Levant Mine Ruins, Pendeen, Cornwall, February 2014


Also, of course, any quest for some imagined sense of ‘authenticity’ would be the most bogus thing of all.  As I now appreciate, (and I’m sure you worked out long ago), all these contexts and degrees of Post Modern remove ARE the reality of the situation.  When Mousehole’s harbour was crammed with working boats and fish guts ran down its gutters, the inhabitants were merely responding to prevailing economic opportunities, just as the purveyors of fishing smocks and fitters of designer kitchens do today.  The complex layers of meaning and overlapping frames of reference to be found there are different, but no less intriguing, than those I encounter wandering around Leicester or Birmingham, (just under better illumination).




Mousehole, Cornwall, February 2014

Newbridge, Cornwall, February 2014


Paradoxically, on reviewing my photos, I discover that, whatever philosophical agenda I imagine I’m pursuing, many of them still tend to default to carefully composed formalism or some other variety of delight in the pure appearance of things.  I start photographing telegraph polls and power lines on the pretext of commenting on the introduction of fragile modern infrastructure into a more archaic context, only to find it’s mostly just the network of silhouetted lines that really engage me.  Before I know it, this has opened out into a general exploration of the visual geometry of miscellaneous frameworks and linear structures and I’m thinking about how important such features always seem down there, for some reason.  Elsewhere, amused references to Mousehole’s famous Christmas lights, as they are stowed away for the year [3.], become mostly about their juxtaposition with sheets of reflected sunlight.  As I so often find at home, it’s the deliberate inclusion of text elements that offers the most interesting subtextual clues.  Ultimately though, perhaps the purely sensory really will always overwhelm everything else in Cornwall.

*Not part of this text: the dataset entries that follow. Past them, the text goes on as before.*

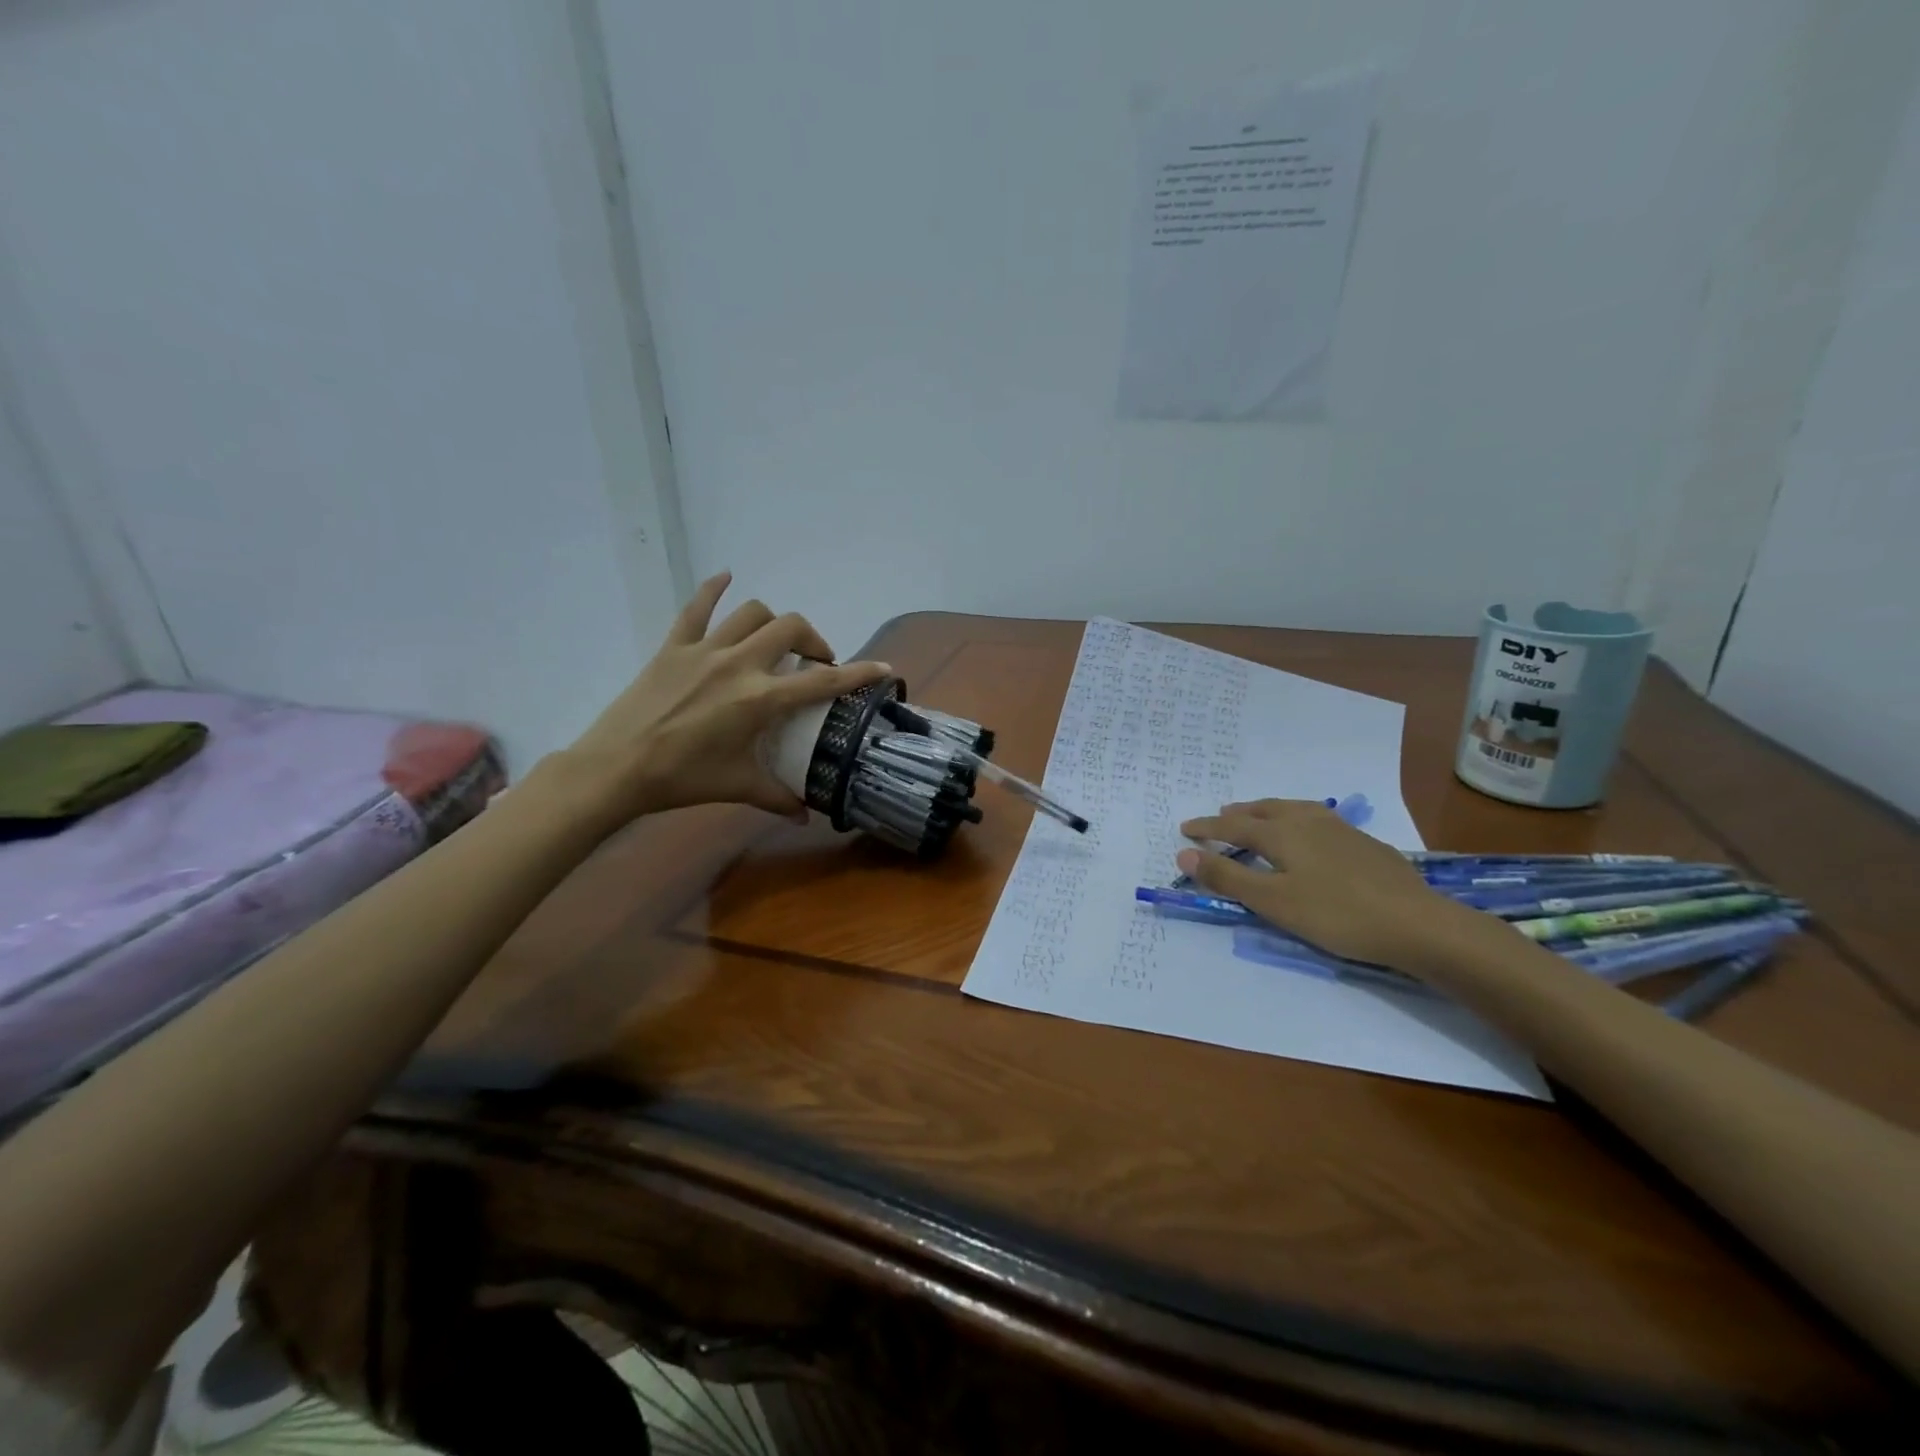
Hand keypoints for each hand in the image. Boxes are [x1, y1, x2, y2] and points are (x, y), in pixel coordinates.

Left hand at [554, 572, 890, 831]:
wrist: (617, 767)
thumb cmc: (683, 779)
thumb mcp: (738, 787)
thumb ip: (778, 797)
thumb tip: (805, 816)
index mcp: (760, 699)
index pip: (822, 681)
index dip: (858, 673)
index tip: (883, 668)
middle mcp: (739, 664)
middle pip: (792, 628)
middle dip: (813, 640)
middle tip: (815, 662)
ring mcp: (705, 650)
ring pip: (752, 612)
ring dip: (774, 622)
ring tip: (777, 641)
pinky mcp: (674, 646)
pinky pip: (696, 607)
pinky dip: (714, 589)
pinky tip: (726, 577)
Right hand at [1176, 800, 1483, 974]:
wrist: (1417, 924)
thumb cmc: (1336, 915)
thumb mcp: (1273, 902)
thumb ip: (1227, 877)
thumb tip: (1184, 854)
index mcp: (1282, 833)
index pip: (1233, 825)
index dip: (1207, 827)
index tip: (1185, 829)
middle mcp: (1308, 821)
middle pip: (1264, 810)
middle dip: (1238, 813)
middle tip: (1220, 817)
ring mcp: (1340, 829)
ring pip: (1294, 809)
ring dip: (1268, 811)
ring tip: (1260, 817)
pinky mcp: (1365, 843)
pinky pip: (1317, 819)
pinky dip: (1296, 820)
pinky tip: (1309, 836)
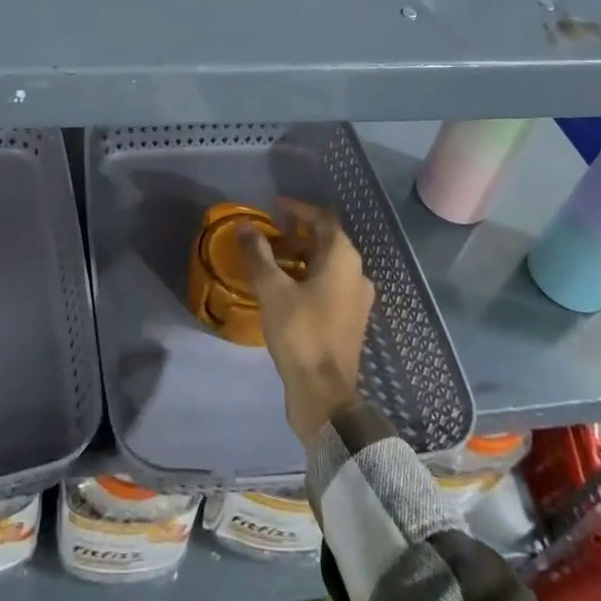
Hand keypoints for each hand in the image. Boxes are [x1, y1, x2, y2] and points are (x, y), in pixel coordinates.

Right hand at [243, 199, 374, 447]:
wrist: (324, 393)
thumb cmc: (300, 332)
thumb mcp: (272, 289)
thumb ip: (258, 253)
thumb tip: (244, 226)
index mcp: (343, 259)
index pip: (322, 219)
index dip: (298, 209)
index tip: (274, 207)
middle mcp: (356, 273)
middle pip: (326, 241)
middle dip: (296, 233)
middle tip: (267, 234)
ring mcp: (356, 299)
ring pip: (327, 264)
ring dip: (300, 256)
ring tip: (270, 260)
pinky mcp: (350, 319)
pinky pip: (329, 285)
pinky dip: (308, 277)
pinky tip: (284, 288)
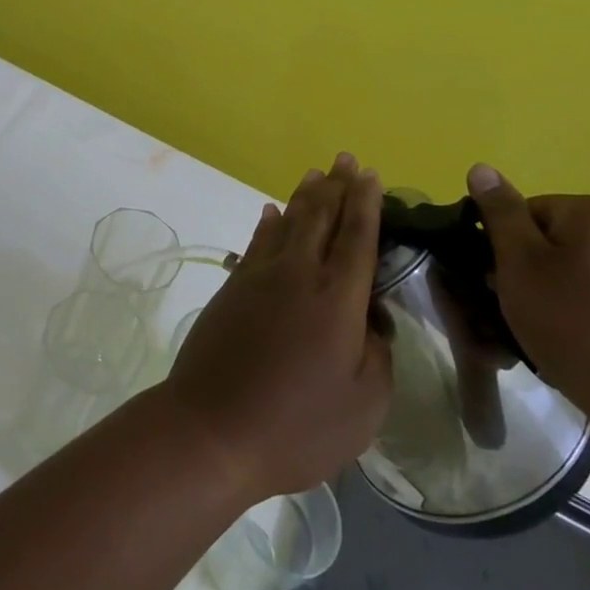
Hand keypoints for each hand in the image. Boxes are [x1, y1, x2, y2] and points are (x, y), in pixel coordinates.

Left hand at [160, 154, 393, 500]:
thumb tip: (371, 320)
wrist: (212, 430)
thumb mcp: (363, 407)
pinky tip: (271, 212)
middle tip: (346, 159)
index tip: (371, 175)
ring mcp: (260, 277)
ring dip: (304, 196)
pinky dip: (268, 223)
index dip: (366, 204)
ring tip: (316, 174)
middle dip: (337, 186)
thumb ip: (377, 355)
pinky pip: (256, 242)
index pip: (357, 238)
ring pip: (287, 222)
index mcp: (337, 300)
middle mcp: (299, 275)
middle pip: (321, 217)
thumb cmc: (297, 427)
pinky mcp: (232, 288)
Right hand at [467, 164, 589, 456]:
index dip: (509, 249)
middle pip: (564, 240)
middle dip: (538, 272)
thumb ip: (500, 213)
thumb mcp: (519, 266)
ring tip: (557, 338)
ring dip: (567, 295)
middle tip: (524, 314)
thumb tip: (481, 168)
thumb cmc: (577, 328)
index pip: (532, 212)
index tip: (503, 286)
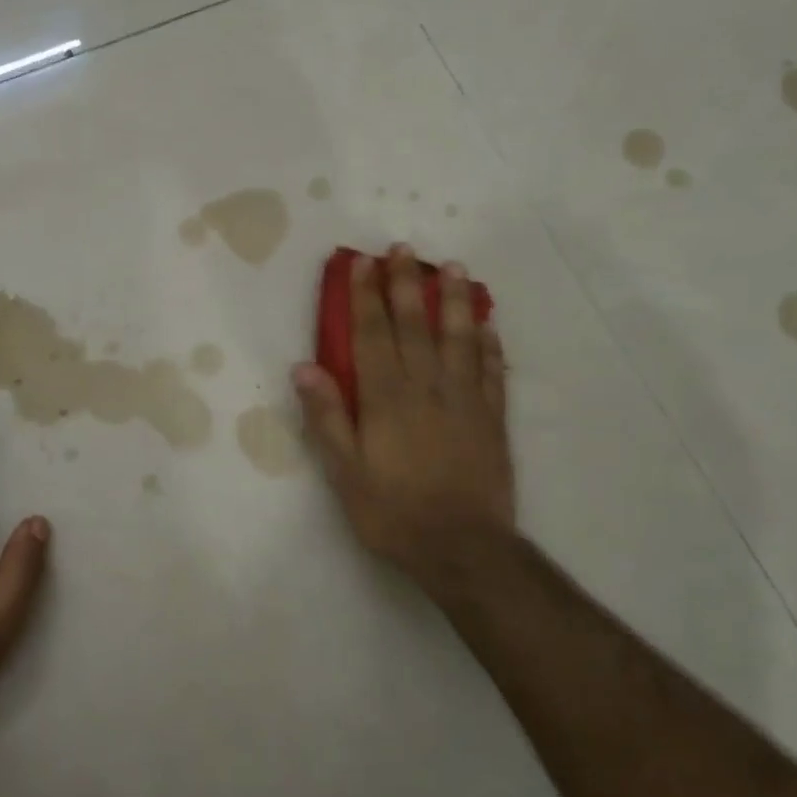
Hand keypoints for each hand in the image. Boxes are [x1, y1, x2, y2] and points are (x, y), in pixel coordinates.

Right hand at [293, 246, 514, 607]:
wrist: (461, 548)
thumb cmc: (392, 511)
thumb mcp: (344, 471)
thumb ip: (326, 416)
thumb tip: (304, 367)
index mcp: (386, 397)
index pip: (372, 333)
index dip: (365, 296)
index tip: (362, 263)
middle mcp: (427, 386)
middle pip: (415, 324)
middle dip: (406, 283)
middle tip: (404, 249)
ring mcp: (465, 399)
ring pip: (460, 338)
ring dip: (456, 300)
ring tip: (455, 268)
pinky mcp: (493, 418)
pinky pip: (493, 371)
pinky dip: (490, 344)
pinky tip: (488, 326)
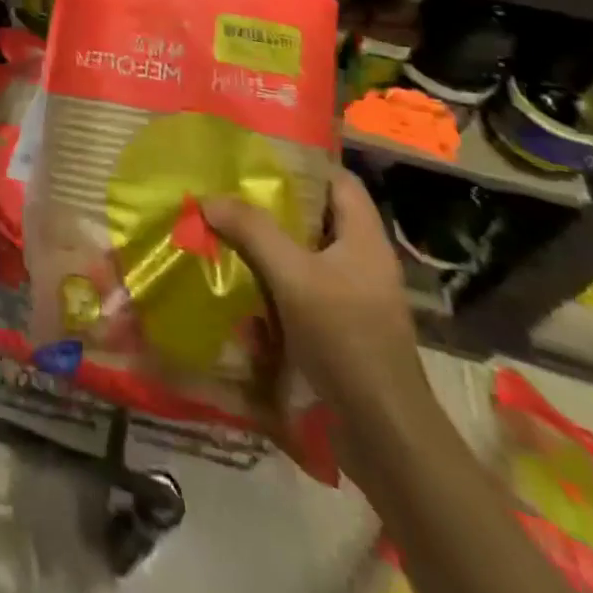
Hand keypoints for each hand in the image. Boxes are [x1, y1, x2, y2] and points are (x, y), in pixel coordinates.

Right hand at [202, 168, 429, 423]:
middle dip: (273, 204)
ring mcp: (353, 297)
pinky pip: (302, 286)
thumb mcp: (294, 277)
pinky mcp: (341, 328)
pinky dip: (273, 278)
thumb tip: (208, 197)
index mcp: (364, 239)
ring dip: (268, 243)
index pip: (339, 181)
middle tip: (228, 192)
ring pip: (306, 253)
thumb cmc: (347, 340)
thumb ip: (252, 232)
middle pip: (317, 216)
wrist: (384, 433)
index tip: (258, 158)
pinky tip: (241, 280)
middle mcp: (362, 261)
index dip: (303, 164)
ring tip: (225, 230)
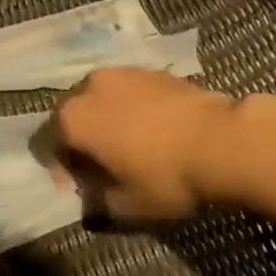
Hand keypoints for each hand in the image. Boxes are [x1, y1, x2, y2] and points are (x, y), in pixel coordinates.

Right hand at [52, 68, 237, 221]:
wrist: (223, 140)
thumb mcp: (128, 205)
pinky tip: (153, 130)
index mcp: (74, 118)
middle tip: (101, 166)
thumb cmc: (166, 177)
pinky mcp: (154, 70)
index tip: (81, 188)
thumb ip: (100, 201)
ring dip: (107, 119)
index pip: (52, 143)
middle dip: (82, 138)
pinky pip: (130, 91)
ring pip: (103, 98)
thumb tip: (94, 196)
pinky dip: (132, 108)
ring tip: (128, 145)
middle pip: (75, 114)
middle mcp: (90, 86)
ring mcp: (123, 73)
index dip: (63, 169)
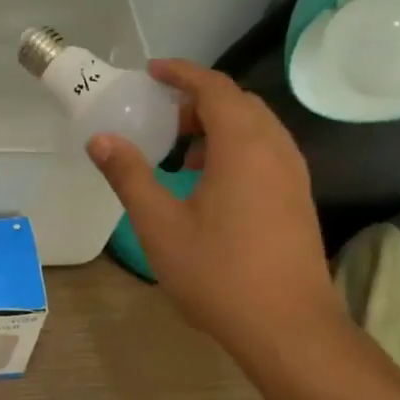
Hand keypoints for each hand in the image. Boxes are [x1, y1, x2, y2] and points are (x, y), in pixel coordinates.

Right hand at [85, 60, 341, 355]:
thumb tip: (101, 139)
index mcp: (243, 146)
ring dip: (217, 126)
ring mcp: (293, 175)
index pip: (215, 87)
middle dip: (198, 100)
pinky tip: (209, 184)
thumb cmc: (219, 273)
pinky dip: (235, 148)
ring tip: (180, 153)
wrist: (288, 328)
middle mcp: (276, 149)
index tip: (151, 71)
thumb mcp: (159, 224)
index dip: (182, 73)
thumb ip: (129, 176)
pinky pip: (265, 151)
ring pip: (256, 128)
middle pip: (238, 103)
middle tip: (160, 117)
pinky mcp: (298, 198)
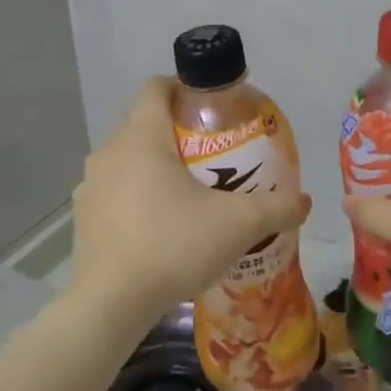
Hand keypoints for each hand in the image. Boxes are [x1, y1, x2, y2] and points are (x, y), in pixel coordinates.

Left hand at [68, 77, 311, 331]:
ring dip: (155, 167)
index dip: (183, 87)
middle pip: (144, 124)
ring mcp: (91, 185)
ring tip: (188, 195)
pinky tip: (161, 228)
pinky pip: (115, 192)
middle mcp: (110, 151)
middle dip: (177, 132)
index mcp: (143, 137)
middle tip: (212, 156)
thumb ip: (278, 207)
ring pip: (128, 160)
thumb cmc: (174, 245)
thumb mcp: (239, 225)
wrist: (111, 303)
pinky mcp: (83, 218)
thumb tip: (306, 200)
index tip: (211, 107)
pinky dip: (136, 197)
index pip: (156, 87)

Christmas Lights, Mousehole Harbour, Cornwall, February 2014



I think it’s time to end all the philosophising now.  It was only ever supposed to be a little holiday, after all.



Functional Lights, Mousehole Harbour, February 2014



Postscript:

As I compiled the footnotes to this already lengthy post, I realised that, in one way or another, they all reflect the darker flipside of the Cornish idyll.  Is this a reflection of the true nature of things, or just another variety of Romantic mythology?




[1.]:  Very few places in the British Isles could be regarded as really remote.  Or so it seemed, until high seas washed away the main railway line into Cornwall recently.

[2.]:  Painter, Peter Lanyon was also an enthusiastic glider pilot who died after he crashed his plane in 1964.  His experiences in the air had a profound influence on his perception of topography, and the relationship between land, sea and sky.  

[3.]:  Or words to that effect.  I’m recalling a conversation I was lucky enough to have with Weschke as a student in 1982.  He was a Volunteer Coastguard on one of the most treacherous stretches of British coastline, at the time and, as such, was rather more in touch with existential implications of his chosen situation than most.


[4.]:  The illuminations provide a pleasingly cheesy boost to the town’s seasonal economy, attracting coach loads of visitors every year.  More poignantly, they are also a solemn reminder of the Penlee lifeboat disaster that rocked Mousehole on 19 December 1981.  The lights were initially left unlit after the tragedy, but reinstated three days later on the request of Lifeboatman, Charlie Greehhaugh’s widow, Mary.  On each anniversary, they are extinguished for one hour at 8.00 pm, in memory of the lives lost.